Our study suggests that, at a tertiary referral center, patients with advanced NETs commonly received multiple courses of treatments. Our data suggest a clear preference for use of SSAs as a first-line treatment for patients with advanced NETs, with SSAs commonly escalated and continued throughout the course of treatment in combination with other regimens.
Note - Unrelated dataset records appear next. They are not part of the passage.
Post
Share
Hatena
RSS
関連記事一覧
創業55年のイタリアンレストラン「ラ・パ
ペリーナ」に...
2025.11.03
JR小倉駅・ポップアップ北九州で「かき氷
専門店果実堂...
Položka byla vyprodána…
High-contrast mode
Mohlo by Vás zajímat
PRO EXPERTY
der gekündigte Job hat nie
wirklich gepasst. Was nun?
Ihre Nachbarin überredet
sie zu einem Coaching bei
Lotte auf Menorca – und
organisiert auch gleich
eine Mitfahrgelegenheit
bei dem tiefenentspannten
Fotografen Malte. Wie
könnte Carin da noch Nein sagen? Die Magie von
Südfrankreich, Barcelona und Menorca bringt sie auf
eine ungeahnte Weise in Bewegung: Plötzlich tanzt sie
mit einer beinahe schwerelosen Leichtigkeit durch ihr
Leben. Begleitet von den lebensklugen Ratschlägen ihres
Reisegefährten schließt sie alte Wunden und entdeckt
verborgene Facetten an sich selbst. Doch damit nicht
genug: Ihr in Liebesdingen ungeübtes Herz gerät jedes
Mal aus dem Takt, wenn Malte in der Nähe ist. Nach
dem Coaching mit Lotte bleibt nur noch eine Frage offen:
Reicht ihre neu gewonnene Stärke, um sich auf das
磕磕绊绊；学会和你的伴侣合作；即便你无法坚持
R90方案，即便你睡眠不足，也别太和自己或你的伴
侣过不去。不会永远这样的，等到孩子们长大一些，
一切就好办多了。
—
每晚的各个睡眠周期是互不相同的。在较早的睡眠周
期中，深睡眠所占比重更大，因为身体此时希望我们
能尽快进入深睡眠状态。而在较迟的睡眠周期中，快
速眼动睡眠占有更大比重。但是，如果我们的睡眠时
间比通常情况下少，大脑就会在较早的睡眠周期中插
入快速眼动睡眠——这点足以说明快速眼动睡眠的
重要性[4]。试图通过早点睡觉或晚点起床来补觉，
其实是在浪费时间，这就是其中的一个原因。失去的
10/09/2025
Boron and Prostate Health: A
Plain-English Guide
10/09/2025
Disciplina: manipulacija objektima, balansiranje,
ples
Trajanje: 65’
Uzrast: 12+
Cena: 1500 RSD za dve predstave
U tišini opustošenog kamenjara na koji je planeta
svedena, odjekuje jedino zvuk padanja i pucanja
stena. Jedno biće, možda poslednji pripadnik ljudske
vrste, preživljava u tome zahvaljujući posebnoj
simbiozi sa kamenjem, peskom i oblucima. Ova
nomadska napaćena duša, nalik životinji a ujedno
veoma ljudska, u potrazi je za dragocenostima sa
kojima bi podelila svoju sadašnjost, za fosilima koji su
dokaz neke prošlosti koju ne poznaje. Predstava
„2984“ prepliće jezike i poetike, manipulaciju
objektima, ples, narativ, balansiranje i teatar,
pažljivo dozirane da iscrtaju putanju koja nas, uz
The current study demonstrates the common use of somatostatin analog as a first-line therapy for patients with advanced gastroenteropancreatic neuroendocrine tumors as well as the incorporation of multiple different treatment regimens in the treatment course of patients with this disease.
尽管越来越多的治疗方法可用于治疗晚期胃肠胰神经内分泌肿瘤(GEP-NET)患者,但对于治疗顺序及其对医疗资源利用(HRU)的影响,仍缺乏共识。我们旨在描述在美国一家三级转诊中心治疗的转移性 GEP-NET 患者的治疗模式和 HRU。
我们确定了 2003 年 7 月至 2015 年 5 月在 Dana-Farber 癌症研究所接受评估的分化良好的转移性 GEP-NET 患者。对于这些患者,我们描述了他们疾病接受的治疗方案的顺序,以及相关的 HRU。
我们确定了 682 名晚期 GEP-NET 患者。其中,597 名(87.0%)在随访期间至少接受了 1 种治疗。诊断时的平均年龄为 58.5 岁,50.2%为男性,94.0%为白人。共有 83.1%的患者首先接受了生长抑素类似物(SSA)治疗,其中 55%和 31%的患者继续接受二线和三线治疗。共有 31.2%接受 SSA 治疗的患者将剂量上调至标准剂量以上。在这种情况下,胰腺神经内分泌肿瘤患者比其他 NET 肿瘤类型更常接受细胞毒性治疗方案,并且 HRU 也更高。
我们的研究表明,在三级转诊中心,晚期 NET 患者通常接受多次治疗。我们的数据表明,SSA 作为晚期 NET 患者的一线治疗药物具有明显的优势,SSA 通常在整个治疗过程中上调并与其他方案联合使用。
本研究表明,SSA 作为晚期胃肠胰神经内分泌肿瘤患者的一线治疗药物被广泛应用,并且在该疾病患者的治疗过程中加入了多种不同的治疗方案。